I'm new to watch collecting and would like an opinion on a vintage Rado purple horse. I know nothing of these watches (I've heard of Rado, but only know of the recent watches), but I quite like the look of them. My question is, are they any good? Looking on the bay there seem to be a fair few of them that are relatively cheap, and seem to be genuine. However this is a watch that I would like to wear every day and expect it to be reasonably reliable (at least as reliable as my Poljot). Does anyone have any opinions on these?

Thanks for your help,

Steve


----------



## Griff (Feb 23, 2003)

If you are indeed claiming your Poljot is reliable I would think you'd be very happy with the Rado

The Poljot I had had a "magnetic" personality and I was very glad to see the back of it.


----------



## blackandgolduk (Apr 25, 2005)

I like the look of the Purple Horse and if you can get one at a good price then I'd say go for it. They seem to be good vintage purchases. However, if you're getting one from the 'bay, take care to get an original one and not one of those dodgy (bad) redials from the east...


----------



## seiko follower (Mar 21, 2006)

blackandgolduk said:


> I like the look of the Purple Horse and if you can get one at a good price then I'd say go for it. They seem to be good vintage purchases. However, if you're getting one from the 'bay, take care to get an original one and not one of those dodgy (bad) redials from the east...
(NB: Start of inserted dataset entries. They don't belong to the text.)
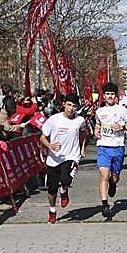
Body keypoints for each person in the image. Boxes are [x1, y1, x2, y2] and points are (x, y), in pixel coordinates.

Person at [40, 93, 86, 224]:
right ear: (64, 105)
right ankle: (52, 210)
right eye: (69, 105)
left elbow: (84, 132)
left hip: (71, 156)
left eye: (74, 106)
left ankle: (64, 189)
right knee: (51, 188)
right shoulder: (54, 119)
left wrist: (82, 147)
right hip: (54, 158)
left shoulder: (80, 120)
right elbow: (42, 137)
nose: (71, 109)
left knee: (66, 179)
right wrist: (50, 145)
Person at [93, 82, 127, 220]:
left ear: (115, 96)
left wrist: (121, 127)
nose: (110, 97)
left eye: (112, 94)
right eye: (107, 94)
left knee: (114, 177)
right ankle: (105, 205)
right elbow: (97, 125)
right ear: (104, 96)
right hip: (103, 147)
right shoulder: (99, 111)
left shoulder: (122, 110)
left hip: (118, 147)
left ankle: (113, 182)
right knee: (103, 176)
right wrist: (96, 131)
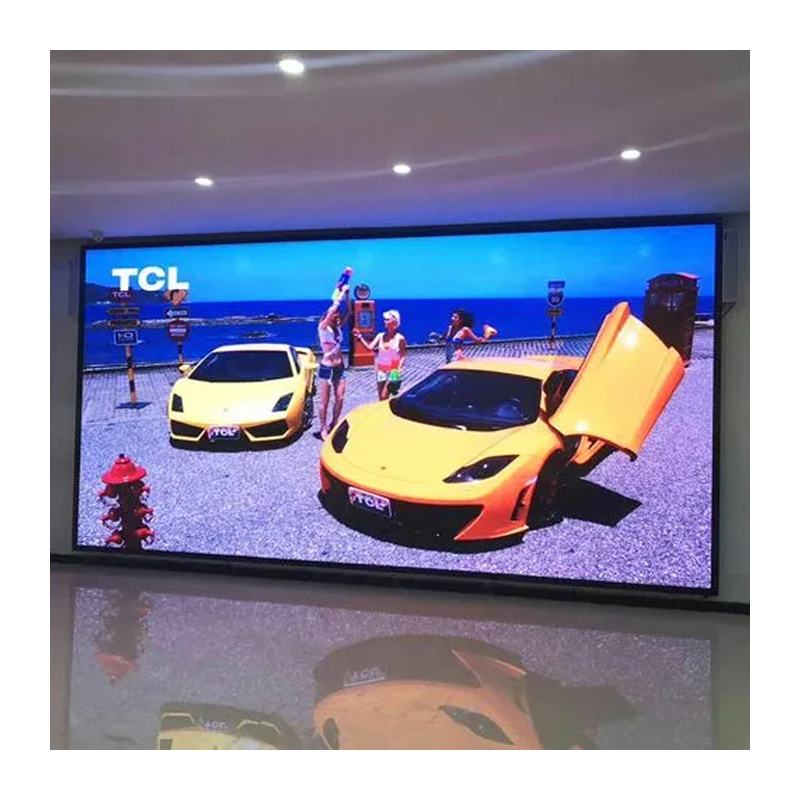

As long as we are discussing vintage Rados, I'd like to say that I have a Rado Green Horse and Golden Horse; both are 25 jewel automatics and in very good condition. I'm currently looking for a Purple Horse to complete the "Horse" line-up. I have been wearing these two Rados for about a year now, one needed cleaning. They keep good time are water resistant to handwashing and overall damn fine timepieces. My question to the colective is what are the differences in the Green, Gold and Purple Horse models, other than dial colors and of course seahorse colors?

Seiko-Follower

Bruce


----------



## makky (Jul 14, 2004)

seiko follower said:


> blackandgolduk said:
> 
> 
> > I like the look of the Purple Horse and if you can get one at a good price then I'd say go for it. They seem to be good vintage purchases. However, if you're getting one from the 'bay, take care to get an original one and not one of those dodgy (bad) redials from the east...
> ...


I have a Purple Gazelle which is a lovely watch. Rado must've had some crazy dudes thinking up names back in the 70's. That's what attracted me to them - Musketeer - Captain Cook - Golden Castle - Trident - Starliner - etc. There's probably even an Orange Hamster somewhere. They are all excellent quality and mostly use ETA movements. There are dozens of designs. There doesn't seem to be much difference in quality between most of the models exept the Diastar range with sapphire crystals and that famous tungsten case. There are also some rarer Diastar chronometer designated models.

It's weird that for such a famous manufacturer, there are no forums, dedicated sites or gallerys for old Rado's. Someone should get one going.


----------